[START MATERIAL FOR THIS EXERCISE]
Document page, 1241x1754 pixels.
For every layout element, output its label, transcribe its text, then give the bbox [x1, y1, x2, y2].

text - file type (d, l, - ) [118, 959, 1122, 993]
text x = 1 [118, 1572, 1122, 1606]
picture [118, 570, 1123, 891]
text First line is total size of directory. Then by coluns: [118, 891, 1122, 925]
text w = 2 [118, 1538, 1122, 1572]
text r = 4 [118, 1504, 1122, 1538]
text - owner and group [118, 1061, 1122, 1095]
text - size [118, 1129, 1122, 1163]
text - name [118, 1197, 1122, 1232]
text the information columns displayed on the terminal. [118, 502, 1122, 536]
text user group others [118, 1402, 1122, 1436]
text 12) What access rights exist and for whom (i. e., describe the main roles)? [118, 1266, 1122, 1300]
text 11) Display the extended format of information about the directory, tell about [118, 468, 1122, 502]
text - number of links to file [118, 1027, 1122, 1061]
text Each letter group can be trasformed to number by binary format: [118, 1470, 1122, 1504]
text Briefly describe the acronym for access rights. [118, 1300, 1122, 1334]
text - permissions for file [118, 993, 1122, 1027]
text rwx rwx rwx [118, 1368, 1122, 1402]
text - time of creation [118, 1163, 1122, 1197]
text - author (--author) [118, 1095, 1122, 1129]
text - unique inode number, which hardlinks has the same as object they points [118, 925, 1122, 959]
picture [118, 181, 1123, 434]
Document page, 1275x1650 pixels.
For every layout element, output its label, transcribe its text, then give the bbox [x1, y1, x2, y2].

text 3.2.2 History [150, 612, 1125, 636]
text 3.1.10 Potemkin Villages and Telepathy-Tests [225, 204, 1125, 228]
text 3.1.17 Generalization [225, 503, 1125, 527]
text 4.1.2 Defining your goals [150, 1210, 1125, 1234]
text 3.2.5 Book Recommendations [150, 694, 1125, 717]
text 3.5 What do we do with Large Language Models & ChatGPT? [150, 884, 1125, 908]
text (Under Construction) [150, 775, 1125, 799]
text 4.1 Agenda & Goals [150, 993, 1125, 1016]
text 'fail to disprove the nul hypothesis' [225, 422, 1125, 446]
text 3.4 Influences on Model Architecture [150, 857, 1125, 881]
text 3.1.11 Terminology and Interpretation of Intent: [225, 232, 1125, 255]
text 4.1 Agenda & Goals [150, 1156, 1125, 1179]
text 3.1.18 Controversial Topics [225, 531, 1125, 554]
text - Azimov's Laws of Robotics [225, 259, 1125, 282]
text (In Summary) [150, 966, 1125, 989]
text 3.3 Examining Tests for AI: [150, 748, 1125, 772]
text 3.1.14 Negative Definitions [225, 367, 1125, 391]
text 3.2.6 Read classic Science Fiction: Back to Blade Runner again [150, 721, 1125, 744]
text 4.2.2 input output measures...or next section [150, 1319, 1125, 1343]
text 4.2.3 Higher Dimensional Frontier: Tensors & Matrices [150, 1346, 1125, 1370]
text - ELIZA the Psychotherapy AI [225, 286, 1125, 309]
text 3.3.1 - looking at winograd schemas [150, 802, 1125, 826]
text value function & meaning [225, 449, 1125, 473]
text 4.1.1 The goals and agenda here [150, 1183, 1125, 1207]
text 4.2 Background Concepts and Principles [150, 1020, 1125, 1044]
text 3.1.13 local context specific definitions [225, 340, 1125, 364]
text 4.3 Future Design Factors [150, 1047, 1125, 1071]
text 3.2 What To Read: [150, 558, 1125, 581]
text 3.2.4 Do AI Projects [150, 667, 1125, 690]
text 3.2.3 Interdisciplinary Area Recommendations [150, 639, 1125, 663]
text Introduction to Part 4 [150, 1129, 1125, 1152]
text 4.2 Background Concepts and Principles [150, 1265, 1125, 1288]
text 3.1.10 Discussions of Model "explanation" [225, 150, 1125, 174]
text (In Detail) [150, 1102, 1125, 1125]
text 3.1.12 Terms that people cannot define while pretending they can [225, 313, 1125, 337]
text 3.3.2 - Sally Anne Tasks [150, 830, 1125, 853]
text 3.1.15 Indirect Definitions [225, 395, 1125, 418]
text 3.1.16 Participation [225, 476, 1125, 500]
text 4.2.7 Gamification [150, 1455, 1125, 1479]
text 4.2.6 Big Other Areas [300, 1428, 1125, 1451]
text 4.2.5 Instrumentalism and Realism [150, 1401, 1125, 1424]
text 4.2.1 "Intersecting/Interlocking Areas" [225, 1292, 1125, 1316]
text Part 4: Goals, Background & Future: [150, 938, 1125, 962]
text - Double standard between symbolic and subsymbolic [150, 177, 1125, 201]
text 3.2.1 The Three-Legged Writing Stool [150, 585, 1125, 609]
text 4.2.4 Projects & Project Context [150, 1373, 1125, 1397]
[END MATERIAL FOR THIS EXERCISE]
**WRITTEN REQUEST**
Rewrite the records above with every "bbox" replaced by "bounding box", keeping everything else unchanged.

**SOLUTION TO THE PROBLEM**
Document page, 1241x1754 pixels.
For every layout element, output its label, transcribe its text, then give the bounding box [x1, y1, x2, y2].

text - file type (d, l, - ) [118, 959, 1122, 993]
text x = 1 [118, 1572, 1122, 1606]
picture [118, 570, 1123, 891]
text First line is total size of directory. Then by coluns: [118, 891, 1122, 925]
text w = 2 [118, 1538, 1122, 1572]
text r = 4 [118, 1504, 1122, 1538]
text - owner and group [118, 1061, 1122, 1095]
text - size [118, 1129, 1122, 1163]
text - name [118, 1197, 1122, 1232]
text the information columns displayed on the terminal. [118, 502, 1122, 536]
text user group others [118, 1402, 1122, 1436]
text 12) What access rights exist and for whom (i. e., describe the main roles)? [118, 1266, 1122, 1300]
text 11) Display the extended format of information about the directory, tell about [118, 468, 1122, 502]
text - number of links to file [118, 1027, 1122, 1061]
text Each letter group can be trasformed to number by binary format: [118, 1470, 1122, 1504]
text Briefly describe the acronym for access rights. [118, 1300, 1122, 1334]
text - permissions for file [118, 993, 1122, 1027]
text rwx rwx rwx [118, 1368, 1122, 1402]
text - time of creation [118, 1163, 1122, 1197]
text - author (--author) [118, 1095, 1122, 1129]
text - unique inode number, which hardlinks has the same as object they points [118, 925, 1122, 959]
picture [118, 181, 1123, 434]
Document page, 1275x1650 pixels.
For every layout element, output its label, transcribe its text, then give the bounding box [x1, y1, x2, y2].

text 3.2.2 History [150, 612, 1125, 636]
text 3.1.10 Potemkin Villages and Telepathy-Tests [225, 204, 1125, 228]
text 3.1.17 Generalization [225, 503, 1125, 527]
text 4.1.2 Defining your goals [150, 1210, 1125, 1234]
text 3.2.5 Book Recommendations [150, 694, 1125, 717]
text 3.5 What do we do with Large Language Models & ChatGPT? [150, 884, 1125, 908]
text (Under Construction) [150, 775, 1125, 799]
text 4.1 Agenda & Goals [150, 993, 1125, 1016]
text 'fail to disprove the nul hypothesis' [225, 422, 1125, 446]
text 3.4 Influences on Model Architecture [150, 857, 1125, 881]
text 3.1.11 Terminology and Interpretation of Intent: [225, 232, 1125, 255]
text 4.1 Agenda & Goals [150, 1156, 1125, 1179]
text 3.1.18 Controversial Topics [225, 531, 1125, 554]
text - Azimov's Laws of Robotics [225, 259, 1125, 282]
text (In Summary) [150, 966, 1125, 989]
text 3.3 Examining Tests for AI: [150, 748, 1125, 772]
text 3.1.14 Negative Definitions [225, 367, 1125, 391]
text 3.2.6 Read classic Science Fiction: Back to Blade Runner again [150, 721, 1125, 744]
text 4.2.2 input output measures...or next section [150, 1319, 1125, 1343]
text 4.2.3 Higher Dimensional Frontier: Tensors & Matrices [150, 1346, 1125, 1370]
text - ELIZA the Psychotherapy AI [225, 286, 1125, 309]
text 3.3.1 - looking at winograd schemas [150, 802, 1125, 826]
text value function & meaning [225, 449, 1125, 473]
text 4.1.1 The goals and agenda here [150, 1183, 1125, 1207]
text 4.2 Background Concepts and Principles [150, 1020, 1125, 1044]
text 3.1.13 local context specific definitions [225, 340, 1125, 364]
text 4.3 Future Design Factors [150, 1047, 1125, 1071]
text 3.2 What To Read: [150, 558, 1125, 581]
text 3.2.4 Do AI Projects [150, 667, 1125, 690]
text 3.2.3 Interdisciplinary Area Recommendations [150, 639, 1125, 663]
text Introduction to Part 4 [150, 1129, 1125, 1152]
text 4.2 Background Concepts and Principles [150, 1265, 1125, 1288]
text 3.1.10 Discussions of Model "explanation" [225, 150, 1125, 174]
text (In Detail) [150, 1102, 1125, 1125]
text 3.1.12 Terms that people cannot define while pretending they can [225, 313, 1125, 337]
text 3.3.2 - Sally Anne Tasks [150, 830, 1125, 853]
text 3.1.15 Indirect Definitions [225, 395, 1125, 418]
text 3.1.16 Participation [225, 476, 1125, 500]
text 4.2.7 Gamification [150, 1455, 1125, 1479]
text 4.2.6 Big Other Areas [300, 1428, 1125, 1451]
text 4.2.5 Instrumentalism and Realism [150, 1401, 1125, 1424]
text 4.2.1 "Intersecting/Interlocking Areas" [225, 1292, 1125, 1316]
text Part 4: Goals, Background & Future: [150, 938, 1125, 962]
text - Double standard between symbolic and subsymbolic [150, 177, 1125, 201]
text 3.2.1 The Three-Legged Writing Stool [150, 585, 1125, 609]
text 4.2.4 Projects & Project Context [150, 1373, 1125, 1397]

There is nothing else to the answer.